NP: I would point to the Harvard study that was done after MeToo, that showed that where there are 10% more female partners in firms, there was an almost 10% increase in profitable exits and a 1.5% spike in overall fund returns each year. It is fabulous to have that data, which we never had in the beginning.

Our awakening came in our double bottom line practice back in 2006. We were a pioneer in measuring various social dimensions, including the diversity of our workforce and our management teams. We were sitting around a table and going through our annual report draft, and I said, “We have a lot of female CEOs or founders. How many do we have? What is the national average?”

It took a month to find one study from Babson College that said that 2% of venture-backed companies had women in their founding or C-suite teams. You cannot believe how hard it was for us to find something on that. Our percentage of women was 26% at the time and I said, “Wow, we are really doing better than the national average, but that national average is pathetic.” That began an odyssey of measuring, which we still do to this day.

Now, we are always around 50%. We were focused on other metrics, as well, but it popped off the page that there was something different about our portfolio. The rigor of measurement and the license to talk about it acts as a megaphone for these changes that need to be made. It is all happening, and happening in ways we could not have predicted.

SHP: The advent of the iPhone really changed the industry tremendously. Now billions and billions of people had a computer in their hands, and the market for VC-funded companies grew tremendously. The billion-dollar valuations and billionaire venture capitalists attracted a different kind of person. Profits have become more important than good.

I only invest in “people and companies that matter.” I ask myself: If the company went away, would the world miss it? VC has attracted a different person—one who is a lot more profit and greed-oriented.

Advice for the Next Generation of Female Founders

JL: Growing up female in this world over the last three decades, what have you learned that you wish you would have known in the beginning and that you can now share with the next generation?

NP: It is okay to be you. It is okay to be different. Be smart about it, do not walk into a room and make it obvious how different you are, but use it as a tool of distinction that adds to your effectiveness. If you stay true to what you really care about, and are able to be friendly, upfront, and cooperative, you are going to be able to open doors that you never knew existed.
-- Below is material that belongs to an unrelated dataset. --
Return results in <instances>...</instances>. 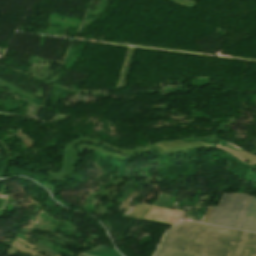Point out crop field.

SHP: Networks matter. It took me a while in my career to cultivate meaningful networks, especially with women. I wish I had started earlier. The other is, live your values. Do not do the deal just because it is going to be profitable. Don’t invest in a company if you would not let your kids use the product. Live your values at work and at home.
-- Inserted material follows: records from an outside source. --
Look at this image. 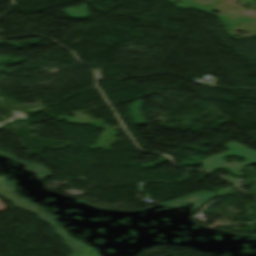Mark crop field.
Segmentation results:
<instances>
[{
	"label": "crop field",
	"instance_id": "obj_1",
	"mask_svg": "<svg viewBox=\"0 0 256 256\" xmlns=\"http://www.w3.org/2000/svg\"><path fill=\"white\" fill-rule=\"evenodd\" d=\"M228 148L232 149L231 151L224 153L219 156H215L212 158L205 159L203 162V166L206 170L213 171L216 168H226L231 173L236 176H243L239 173V170L244 167L246 164H253L256 163V152L251 151L243 146H240L235 143H230L227 146ZM230 155H237L244 157L246 162L244 164H237V163H225L222 158L225 156Z\"/></svg>",
	"mask_w": 256,
	"mask_h": 256
}]
</instances>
TG: What I would say to my younger self is, at the right time, do not be afraid to bet on yourself.

NP: So true. That first phrase is important: at the right time. You do not have to do it the day you graduate from college!
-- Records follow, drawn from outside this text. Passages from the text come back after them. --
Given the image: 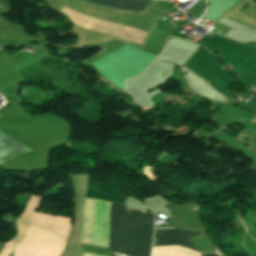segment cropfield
<instances>
[{
	"label": "crop field",
	"instance_id": "obj_1",
	"mask_svg": "<svg viewBox=\"0 0 256 256\" xmlns=\"http://www.w3.org/2000/svg\"><path fill=\"white\" fill-rule=\"evenodd\" d=\"M112 205H123L112 203ZM109 250L129 256H150L153 215L112 206Z\"/></svg>",
	"mask_w": 256,
	"mask_h": 256
},
{
	"label": "crop field",
	"instance_id": "obj_2",
	"mask_svg": "<svg viewBox=\"0 0 256 256\" xmlns=\"http://www.w3.org/2000/svg\"><path fill=\"white\" fill-rule=\"evenodd\" d=\"M199 233L182 231V230H163L155 231L154 246L163 245H180L188 249L200 252L195 245L190 241L194 236Z\"/></svg>",
	"mask_w": 256,
	"mask_h": 256
},
{
	"label": "crop field",
	"instance_id": "obj_3",
	"mask_svg": "<svg viewBox=\"0 0 256 256\" xmlns=\"http://www.w3.org/2000/svg\"><path fill=\"white\" fill-rule=\"evenodd\" d=\"M32 151L0 131V164L21 153Z\"/></svg>",
	"mask_w": 256,
	"mask_h": 256
},
{
	"label": "crop field",
	"instance_id": "obj_4",
	"mask_svg": "<svg viewBox=\"0 0 256 256\" xmlns=\"http://www.w3.org/2000/svg\"><path fill=\"white\" fill-rule=\"evenodd\" d=\"M92 3L112 6L120 9L141 11L150 1L145 0H87Z\"/></svg>",
	"mask_w": 256,
	"mask_h": 256
},
{
	"label": "crop field",
	"instance_id": "obj_5",
	"mask_svg": "<svg viewBox=\"0 0 256 256\" xmlns=\"http://www.w3.org/2000/svg\"><path fill=\"white\" fill-rule=\"evenodd\" d=\"M205 256H218L215 253L204 254ZM220 256V255H219Z\"/></svg>",
	"mask_w": 256,
	"mask_h": 256
}]
</instances>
TG: Part of what gives you confidence in those moments is when you can look at other people before you—that you can relate to for whatever reason—and say, “I can do that.” I agree with Nancy, and I am certainly not thinking right out of college. For myself and a lot of other women of my generation, we have done the opposite.

I saw a sociological study that was based on MIT cohort data, which looked at what percentage of MIT graduates started their own companies 10, 20, and 30 years out. The difference was dramatic in the percentages of female graduates versus the percentages of male graduates. In general, women were waiting 10–20 years longer before making those changes. I hope that the next generation of entrepreneurs and VCs closes that gap.